* [Exercise prompt]:
Can you reproduce, word for word, everything in the blog post on eating less meat from "A few years" down to "my/our meat consumption."?

====== Text for analysis ======

Monday, January 10, 2022

A very good opinion piece--'We will look back on this age of cruelty to animals in horror' by Ezra Klein


After I read this article, which was hard to read but worth reading, I made a promise to myself to try to cut the amount of meat I eat in half. I do eat fish, but try to eat only fish that swim freely in the ocean. I do not eat farmed salmon, only wild salmon. Norway is a major fish farming nation, especially for salmon; we're talking big business, I am no fan of fish farms; I do not support them because of the crowded conditions for the farmed salmon. It surprises me that the same people who are up in arms about the crowded conditions for chickens and livestock do not get just as upset about the crowded and unnatural conditions for farmed salmon. 

A few years ago I started to divide in two the packages of meat I buy, mostly chicken and ground beef, so that one package that used to provide food for one dinner, now yields two dinners. These are the ways I have begun to cut down on my/our meat consumption. 

I would be perfectly happy eating much less meat than I do at present. But when one makes meals for a family, one has to consider the wishes of all involved. I have tried meat substitutes--plant-based sausages and the like, but my husband does not like them. I do like them, however. I have tried plant-based cold cuts, and they are pretty good. And I could happily subsist on anything made from chickpeas. I love hummus and falafel and eat them as often as I can. Baked eggplant is a good substitute for a meat dinner; it is delicious served over rice. I do like cheese so that would be hard to give up completely; the same is true for canned tuna fish (I love canned tuna but I know that tuna are overfished. But at least they are not farmed). What I'd like to try is laboratory-produced meat (producing a chicken breast, etc, from a chicken cell--that sounds promising, at least at present).

====== Collected data ======

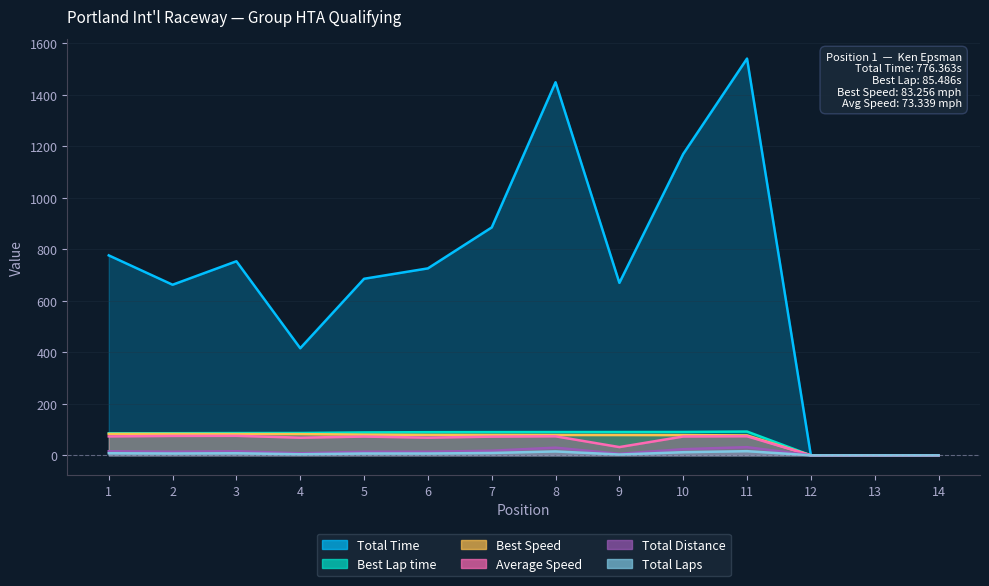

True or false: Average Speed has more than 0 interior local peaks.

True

======

* [Exercise answer]:
A few years ago I started to divide in two the packages of meat I buy, mostly chicken and ground beef, so that one package that used to provide food for one dinner, now yields two dinners. These are the ways I have begun to cut down on my/our meat consumption.